Pull out every line below that contains the string "from". Matching is case-sensitive.
==================================================
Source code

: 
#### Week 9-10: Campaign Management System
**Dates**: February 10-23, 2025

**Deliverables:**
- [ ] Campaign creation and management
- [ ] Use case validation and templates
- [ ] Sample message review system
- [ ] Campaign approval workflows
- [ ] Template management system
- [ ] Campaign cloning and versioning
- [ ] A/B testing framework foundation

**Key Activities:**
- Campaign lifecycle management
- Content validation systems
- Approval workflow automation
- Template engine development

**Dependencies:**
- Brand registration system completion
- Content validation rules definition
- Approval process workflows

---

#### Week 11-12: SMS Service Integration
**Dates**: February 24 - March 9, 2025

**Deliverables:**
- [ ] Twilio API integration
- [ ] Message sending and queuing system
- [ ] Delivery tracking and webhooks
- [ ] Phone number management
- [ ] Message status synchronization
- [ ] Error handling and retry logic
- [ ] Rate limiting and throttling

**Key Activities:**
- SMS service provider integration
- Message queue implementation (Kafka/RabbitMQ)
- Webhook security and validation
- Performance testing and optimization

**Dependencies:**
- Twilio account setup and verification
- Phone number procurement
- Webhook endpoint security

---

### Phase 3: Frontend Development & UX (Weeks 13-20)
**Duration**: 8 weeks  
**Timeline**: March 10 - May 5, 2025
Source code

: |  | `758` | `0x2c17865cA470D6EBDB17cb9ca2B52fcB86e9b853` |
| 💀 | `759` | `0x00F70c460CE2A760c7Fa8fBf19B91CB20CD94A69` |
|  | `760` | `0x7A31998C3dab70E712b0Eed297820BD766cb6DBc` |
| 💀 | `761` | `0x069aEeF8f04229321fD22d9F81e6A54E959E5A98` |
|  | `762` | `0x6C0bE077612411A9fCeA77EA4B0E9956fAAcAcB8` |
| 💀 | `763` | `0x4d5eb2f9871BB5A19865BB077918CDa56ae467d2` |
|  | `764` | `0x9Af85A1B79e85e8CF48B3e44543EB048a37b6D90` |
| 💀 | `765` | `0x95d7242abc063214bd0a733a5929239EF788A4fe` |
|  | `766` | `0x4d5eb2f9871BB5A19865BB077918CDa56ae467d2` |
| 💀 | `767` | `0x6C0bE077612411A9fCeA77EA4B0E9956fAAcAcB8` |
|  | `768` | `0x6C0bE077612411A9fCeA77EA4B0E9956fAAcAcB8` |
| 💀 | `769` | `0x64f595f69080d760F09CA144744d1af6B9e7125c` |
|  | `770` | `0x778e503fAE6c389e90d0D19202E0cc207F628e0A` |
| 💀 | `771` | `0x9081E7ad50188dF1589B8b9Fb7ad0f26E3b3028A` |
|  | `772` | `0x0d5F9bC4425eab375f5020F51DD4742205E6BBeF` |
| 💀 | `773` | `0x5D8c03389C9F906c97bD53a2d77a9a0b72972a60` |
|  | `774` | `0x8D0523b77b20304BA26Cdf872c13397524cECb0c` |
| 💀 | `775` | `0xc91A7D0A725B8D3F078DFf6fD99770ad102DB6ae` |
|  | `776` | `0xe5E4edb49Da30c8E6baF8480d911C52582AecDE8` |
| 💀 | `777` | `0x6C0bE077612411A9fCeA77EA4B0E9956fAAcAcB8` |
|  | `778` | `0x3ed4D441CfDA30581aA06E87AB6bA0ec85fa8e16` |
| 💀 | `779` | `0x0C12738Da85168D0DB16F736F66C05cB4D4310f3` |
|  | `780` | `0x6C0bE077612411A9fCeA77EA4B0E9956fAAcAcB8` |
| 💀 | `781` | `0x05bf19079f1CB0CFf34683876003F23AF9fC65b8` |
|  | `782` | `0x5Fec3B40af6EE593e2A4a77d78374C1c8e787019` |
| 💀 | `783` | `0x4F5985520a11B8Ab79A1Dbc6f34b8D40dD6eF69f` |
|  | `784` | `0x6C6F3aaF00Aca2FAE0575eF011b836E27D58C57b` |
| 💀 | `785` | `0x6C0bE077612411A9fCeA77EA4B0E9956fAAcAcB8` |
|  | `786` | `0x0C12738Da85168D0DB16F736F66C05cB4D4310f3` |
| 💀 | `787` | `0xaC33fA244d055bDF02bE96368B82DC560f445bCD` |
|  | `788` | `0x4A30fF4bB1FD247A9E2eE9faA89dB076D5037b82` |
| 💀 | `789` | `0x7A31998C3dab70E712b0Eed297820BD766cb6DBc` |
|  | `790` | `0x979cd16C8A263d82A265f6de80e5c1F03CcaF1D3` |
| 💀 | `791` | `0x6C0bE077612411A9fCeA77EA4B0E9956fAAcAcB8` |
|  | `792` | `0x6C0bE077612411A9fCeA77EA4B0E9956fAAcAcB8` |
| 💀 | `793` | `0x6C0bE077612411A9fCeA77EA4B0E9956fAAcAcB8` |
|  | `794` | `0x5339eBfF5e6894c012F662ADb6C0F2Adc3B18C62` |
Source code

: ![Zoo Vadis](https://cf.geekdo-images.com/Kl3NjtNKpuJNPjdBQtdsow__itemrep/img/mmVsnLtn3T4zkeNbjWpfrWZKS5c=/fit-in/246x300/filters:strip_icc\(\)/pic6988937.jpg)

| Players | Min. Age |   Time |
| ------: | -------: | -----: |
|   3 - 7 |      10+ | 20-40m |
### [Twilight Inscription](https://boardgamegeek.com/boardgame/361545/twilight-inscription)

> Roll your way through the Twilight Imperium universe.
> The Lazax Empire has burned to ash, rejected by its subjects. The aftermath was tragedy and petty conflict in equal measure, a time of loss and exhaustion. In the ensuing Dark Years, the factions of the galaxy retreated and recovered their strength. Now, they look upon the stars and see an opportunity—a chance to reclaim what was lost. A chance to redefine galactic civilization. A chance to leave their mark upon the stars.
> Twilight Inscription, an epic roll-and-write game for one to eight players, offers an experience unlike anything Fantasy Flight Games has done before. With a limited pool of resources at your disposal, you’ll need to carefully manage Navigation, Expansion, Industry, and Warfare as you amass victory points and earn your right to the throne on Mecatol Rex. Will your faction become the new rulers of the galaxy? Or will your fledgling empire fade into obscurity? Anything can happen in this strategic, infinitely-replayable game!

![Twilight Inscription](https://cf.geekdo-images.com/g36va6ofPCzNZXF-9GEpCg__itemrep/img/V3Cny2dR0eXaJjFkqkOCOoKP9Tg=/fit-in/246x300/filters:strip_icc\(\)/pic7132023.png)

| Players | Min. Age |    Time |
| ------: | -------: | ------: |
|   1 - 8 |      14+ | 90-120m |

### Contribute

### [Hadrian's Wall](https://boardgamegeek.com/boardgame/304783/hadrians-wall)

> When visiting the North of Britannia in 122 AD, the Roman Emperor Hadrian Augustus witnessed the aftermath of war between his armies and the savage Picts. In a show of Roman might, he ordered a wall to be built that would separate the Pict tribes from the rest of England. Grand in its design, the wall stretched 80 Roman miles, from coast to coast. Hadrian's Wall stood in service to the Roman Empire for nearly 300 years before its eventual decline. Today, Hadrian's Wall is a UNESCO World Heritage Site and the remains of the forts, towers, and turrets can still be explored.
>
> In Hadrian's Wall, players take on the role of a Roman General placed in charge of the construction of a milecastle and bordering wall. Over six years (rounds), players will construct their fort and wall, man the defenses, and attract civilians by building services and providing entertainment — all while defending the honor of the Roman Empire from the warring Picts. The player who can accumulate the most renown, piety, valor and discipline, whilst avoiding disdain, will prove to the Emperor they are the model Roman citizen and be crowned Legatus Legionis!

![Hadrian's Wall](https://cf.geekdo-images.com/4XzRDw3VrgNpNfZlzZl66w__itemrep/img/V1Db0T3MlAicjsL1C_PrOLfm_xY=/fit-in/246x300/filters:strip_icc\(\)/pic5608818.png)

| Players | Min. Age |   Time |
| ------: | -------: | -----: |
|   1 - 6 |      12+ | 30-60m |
==================================================
**TASK OUTPUT:**
> When visiting the North of Britannia in 122 AD, the Roman Emperor Hadrian Augustus witnessed the aftermath of war between his armies and the savage Picts. In a show of Roman might, he ordered a wall to be built that would separate the Pict tribes from the rest of England. Grand in its design, the wall stretched 80 Roman miles, from coast to coast. Hadrian's Wall stood in service to the Roman Empire for nearly 300 years before its eventual decline. Today, Hadrian's Wall is a UNESCO World Heritage Site and the remains of the forts, towers, and turrets can still be explored.
> In Hadrian's Wall, players take on the role of a Roman General placed in charge of the construction of a milecastle and bordering wall. Over six years (rounds), players will construct their fort and wall, man the defenses, and attract civilians by building services and providing entertainment — all while defending the honor of the Roman Empire from the warring Picts. The player who can accumulate the most renown, piety, valor and discipline, whilst avoiding disdain, will prove to the Emperor they are the model Roman citizen and be crowned Legatus Legionis!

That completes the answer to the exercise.